Session 3.3
Doing it with Groups isn’t as dirty as it seems
Synopsis:
The question of Model Groups vs Revit Links come up for a lot of repetitious types of Design and Construction Work: Multi Family, Healthcare Patient Rooms, Hospitality Hotel Rooms, Façade elements, multiple buildings, etc. In addition, Groups get a startlingly bad reputation, because of “mis-perceptions” about: “Rotating Groups is bad,” “Mirroring Groups is bad,” “Having a lot of Groups makes things slow,” “Groups are bad for performance.” Much of it simply isn’t true. In this class we will go through making Groups sing, and (more important) how NOT to make them scream.
Learning Objectives:
1. Learn the key techniques and components to avoid, when composing Model Groups in Revit, to keep them stable.
2. Learn the obstacles you CANT avoid, working with Model Groups, and how to work around them.

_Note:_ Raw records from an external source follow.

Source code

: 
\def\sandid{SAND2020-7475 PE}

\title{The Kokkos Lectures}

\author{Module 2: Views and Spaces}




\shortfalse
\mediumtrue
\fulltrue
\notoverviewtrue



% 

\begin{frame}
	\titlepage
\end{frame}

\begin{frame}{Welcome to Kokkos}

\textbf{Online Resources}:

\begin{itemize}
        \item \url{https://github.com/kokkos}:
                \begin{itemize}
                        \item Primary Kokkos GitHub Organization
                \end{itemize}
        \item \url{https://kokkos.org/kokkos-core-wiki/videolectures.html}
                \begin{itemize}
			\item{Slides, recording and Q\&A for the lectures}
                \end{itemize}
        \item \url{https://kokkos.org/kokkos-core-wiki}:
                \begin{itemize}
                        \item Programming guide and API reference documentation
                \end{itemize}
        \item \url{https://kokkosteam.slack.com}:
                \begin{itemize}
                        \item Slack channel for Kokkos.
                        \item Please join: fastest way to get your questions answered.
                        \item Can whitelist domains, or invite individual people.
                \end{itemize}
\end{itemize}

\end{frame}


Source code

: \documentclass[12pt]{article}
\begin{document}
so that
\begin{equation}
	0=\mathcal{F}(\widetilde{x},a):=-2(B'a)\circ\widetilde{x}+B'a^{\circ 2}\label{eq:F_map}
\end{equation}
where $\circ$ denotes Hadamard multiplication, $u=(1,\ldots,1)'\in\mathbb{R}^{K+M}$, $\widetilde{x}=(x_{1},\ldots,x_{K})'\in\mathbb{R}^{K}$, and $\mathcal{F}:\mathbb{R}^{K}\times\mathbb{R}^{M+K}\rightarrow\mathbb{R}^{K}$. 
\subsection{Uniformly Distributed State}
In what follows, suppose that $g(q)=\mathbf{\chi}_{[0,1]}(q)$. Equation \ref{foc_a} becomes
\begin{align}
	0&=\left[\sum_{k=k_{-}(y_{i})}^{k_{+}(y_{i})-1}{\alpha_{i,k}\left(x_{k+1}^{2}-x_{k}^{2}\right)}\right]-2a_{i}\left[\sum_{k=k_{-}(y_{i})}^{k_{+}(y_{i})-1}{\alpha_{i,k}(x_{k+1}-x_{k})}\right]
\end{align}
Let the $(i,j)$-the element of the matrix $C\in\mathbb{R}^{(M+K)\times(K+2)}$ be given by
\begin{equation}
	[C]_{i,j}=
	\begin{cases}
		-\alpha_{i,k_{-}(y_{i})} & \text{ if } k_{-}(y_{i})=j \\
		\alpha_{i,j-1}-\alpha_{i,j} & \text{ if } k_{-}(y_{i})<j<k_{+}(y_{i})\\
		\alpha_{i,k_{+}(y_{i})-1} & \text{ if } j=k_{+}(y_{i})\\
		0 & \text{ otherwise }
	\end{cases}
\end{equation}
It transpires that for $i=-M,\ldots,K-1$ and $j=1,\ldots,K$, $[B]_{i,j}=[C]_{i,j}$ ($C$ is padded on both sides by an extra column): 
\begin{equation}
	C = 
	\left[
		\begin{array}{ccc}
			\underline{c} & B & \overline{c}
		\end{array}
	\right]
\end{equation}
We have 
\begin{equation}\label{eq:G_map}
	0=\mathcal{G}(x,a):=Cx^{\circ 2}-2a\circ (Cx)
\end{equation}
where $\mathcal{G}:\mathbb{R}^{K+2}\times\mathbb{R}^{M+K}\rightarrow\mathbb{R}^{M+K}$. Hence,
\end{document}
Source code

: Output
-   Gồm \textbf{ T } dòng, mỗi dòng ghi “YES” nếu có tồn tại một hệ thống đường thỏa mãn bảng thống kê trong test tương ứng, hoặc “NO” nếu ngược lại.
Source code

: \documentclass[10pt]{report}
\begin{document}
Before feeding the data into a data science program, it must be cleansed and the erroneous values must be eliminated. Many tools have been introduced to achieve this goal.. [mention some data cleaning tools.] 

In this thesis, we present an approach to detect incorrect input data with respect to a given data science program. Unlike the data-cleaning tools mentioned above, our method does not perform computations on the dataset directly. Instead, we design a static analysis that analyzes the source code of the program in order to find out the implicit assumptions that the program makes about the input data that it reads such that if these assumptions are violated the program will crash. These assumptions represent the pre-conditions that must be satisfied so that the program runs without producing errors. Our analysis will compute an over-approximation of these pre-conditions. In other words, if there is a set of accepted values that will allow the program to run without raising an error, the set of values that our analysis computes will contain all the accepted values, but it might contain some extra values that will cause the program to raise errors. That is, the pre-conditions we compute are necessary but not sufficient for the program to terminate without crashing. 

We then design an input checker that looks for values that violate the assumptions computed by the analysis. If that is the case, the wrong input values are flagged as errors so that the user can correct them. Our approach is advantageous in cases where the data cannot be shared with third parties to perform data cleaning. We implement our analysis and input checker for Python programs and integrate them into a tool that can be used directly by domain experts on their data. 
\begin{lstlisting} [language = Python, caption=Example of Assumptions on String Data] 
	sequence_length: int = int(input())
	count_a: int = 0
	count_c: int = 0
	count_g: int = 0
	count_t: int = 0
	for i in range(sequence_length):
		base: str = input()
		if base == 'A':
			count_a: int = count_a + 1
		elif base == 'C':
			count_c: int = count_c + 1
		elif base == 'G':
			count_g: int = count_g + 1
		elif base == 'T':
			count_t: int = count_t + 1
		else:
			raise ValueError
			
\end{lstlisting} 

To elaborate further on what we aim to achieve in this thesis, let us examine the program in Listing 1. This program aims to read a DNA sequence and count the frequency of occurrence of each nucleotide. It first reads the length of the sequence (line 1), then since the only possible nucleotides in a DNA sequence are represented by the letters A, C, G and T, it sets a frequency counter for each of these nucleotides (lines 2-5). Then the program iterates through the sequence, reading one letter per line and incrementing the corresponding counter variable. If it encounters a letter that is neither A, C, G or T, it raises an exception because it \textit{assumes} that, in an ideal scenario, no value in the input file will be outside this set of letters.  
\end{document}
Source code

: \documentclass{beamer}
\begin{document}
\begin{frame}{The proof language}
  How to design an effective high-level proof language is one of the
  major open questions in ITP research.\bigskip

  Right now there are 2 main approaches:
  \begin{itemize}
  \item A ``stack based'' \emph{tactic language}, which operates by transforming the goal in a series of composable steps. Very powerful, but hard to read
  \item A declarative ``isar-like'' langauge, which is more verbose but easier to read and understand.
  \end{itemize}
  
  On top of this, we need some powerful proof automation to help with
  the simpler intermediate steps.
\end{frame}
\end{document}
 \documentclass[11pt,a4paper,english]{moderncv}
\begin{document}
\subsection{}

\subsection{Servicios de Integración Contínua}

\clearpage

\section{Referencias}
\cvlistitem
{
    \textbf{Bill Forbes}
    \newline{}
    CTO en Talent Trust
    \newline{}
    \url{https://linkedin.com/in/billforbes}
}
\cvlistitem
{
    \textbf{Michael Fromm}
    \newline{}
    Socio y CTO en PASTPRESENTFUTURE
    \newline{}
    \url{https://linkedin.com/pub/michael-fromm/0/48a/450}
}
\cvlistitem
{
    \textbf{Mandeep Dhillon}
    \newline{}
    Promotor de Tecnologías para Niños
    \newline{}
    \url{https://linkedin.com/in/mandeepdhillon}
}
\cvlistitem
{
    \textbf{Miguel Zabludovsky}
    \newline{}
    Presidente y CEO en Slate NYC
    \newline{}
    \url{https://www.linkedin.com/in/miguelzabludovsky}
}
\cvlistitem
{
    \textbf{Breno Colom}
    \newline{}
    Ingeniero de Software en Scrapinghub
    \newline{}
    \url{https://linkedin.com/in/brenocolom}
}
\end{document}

3. Understand the pros and cons of the Link vs Group debate, and why Groups win out (most of the time).
Body:
This class will dive in to the simple, and complex, for working with model groups (including groups within groups, element types that can go in groups, group data, Dynamo and groups, data and groups, rotating groups, mirroring groups, tracking groups, LIBRARIES of Groups, Nested Detail Groups in Groups, and Groups and content browsers)
We will look at 25+ level Apartment Buildings, Hospitals, Library Group Files, and some troubleshooting sample files that helped identify the craziness that is working with Model Groups, in Revit.